Similarly there was a young boy who had been resident at FoH and then ran away. We saw him on the street and he looked pretty scared - I think he thought he would be in trouble with us! I told him how nice it was to see him and how I missed him coming into the Library to read with me. He told me that he missed the Library too and I invited him back whenever he wanted to come. The next morning he was there, although I unfortunately wasn't around when he popped in. I hope I'll see him another day.

For hygiene reasons I am told not to shake hands but to bump fists with the people I meet on the street. I find this really hard - first because it is now an automatic reflex to shake hands with anyone and everyone, and second because it makes me feel a bit like a dad at a school disco! I have noticed that the boys on the street really like to shake my hand and keep hold of it while they talk to me, and this has made me think about how often they get any kind of physical contact with another person - especially a white woman. I can't offer these boys very much - I don't have the skills or experience to mentor them; I can't understand what they are going through because I have lived a life of huge privilege; but I can hold their hands and put my arm around them and dance with them and make them feel like I value their company for 5 or 10 minutes. So the fist bumping has gone for good, and the hand sanitizer gel is applied liberally as soon as I get home!

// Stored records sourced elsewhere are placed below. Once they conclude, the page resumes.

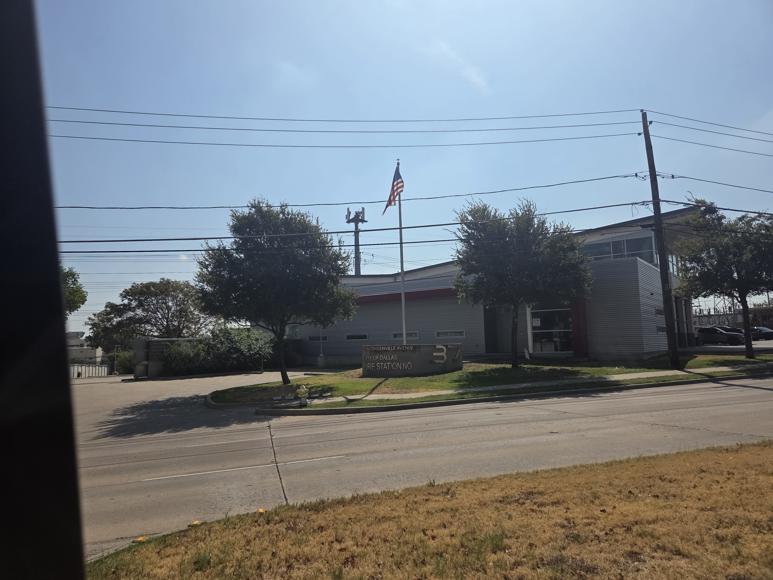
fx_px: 514
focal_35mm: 23
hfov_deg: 73.9
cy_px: 290
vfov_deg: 58.9
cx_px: 386
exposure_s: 1/7891
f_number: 1.8
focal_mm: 5.4
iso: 50
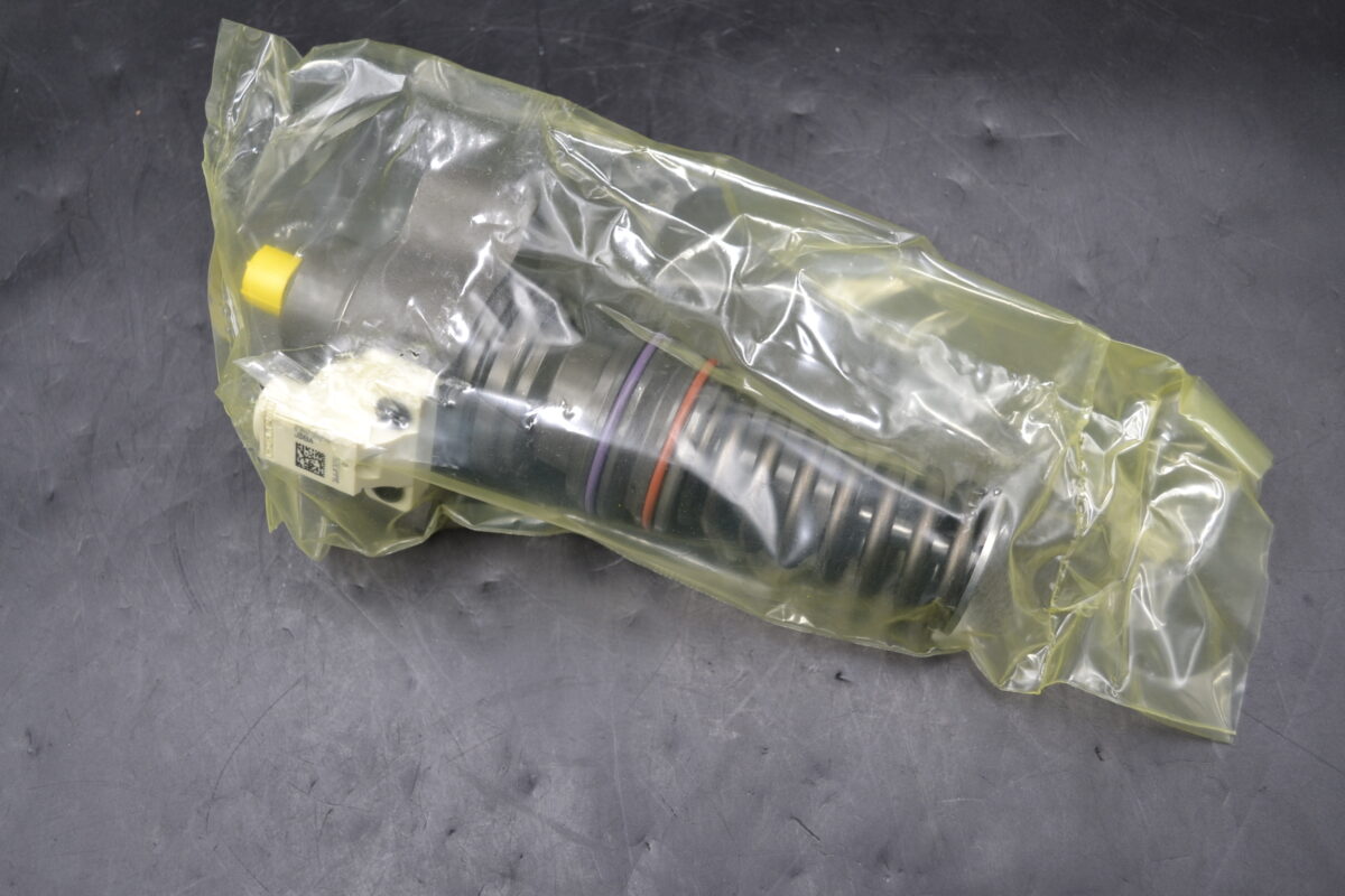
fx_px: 1345
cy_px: 448
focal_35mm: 36
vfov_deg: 36.9
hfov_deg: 53.1
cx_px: 672
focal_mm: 24
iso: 400
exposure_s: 1/80
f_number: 4.5
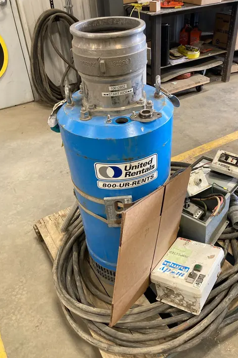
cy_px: 181
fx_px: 298
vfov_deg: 62.0
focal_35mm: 30
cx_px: 135
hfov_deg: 43.5
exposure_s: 1/60
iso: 125
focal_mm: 3.99
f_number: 1.8
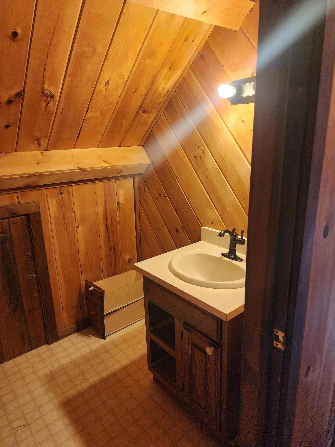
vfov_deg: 73.9
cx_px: 168
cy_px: 224
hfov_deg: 58.9
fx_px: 297
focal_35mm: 23
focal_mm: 6.4
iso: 640
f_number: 1.8
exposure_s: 1/120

My friend Sarah came with us on the street visits and she commented that seeing the conditions in which these boys live had rocked her faith in humanity. I can see her point, but for me it's the opposite. I look at the boys we meet, and see how friendly they are despite the lives they lead, and I think about the strength that they have inside of them - wherever it comes from. I see the kids at work, who have just had brilliant end of term reports from school, and are telling me that they want to become lawyers and journalists and pop stars and footballers (of course!), and I am in awe of them.

Before I came to Zambia, one of my friends told me a story: there once was a little girl who went to the beach. She found thousands of starfish which had been washed up by the tide, and they were all dying. So she began to throw them back into the sea, one by one. Her parents came to find her and told her off: "Stop it! You can never help all of them, your work is pointless!" But the little girl replied "I am not counting the ones I can't help, I am counting the ones I can." I know that there will always be kids on the street, but I look at the people I work with, and I see how much of their lives they have dedicated to throwing the starfish back in the sea (however clichéd that may sound), and it gives me huge hope.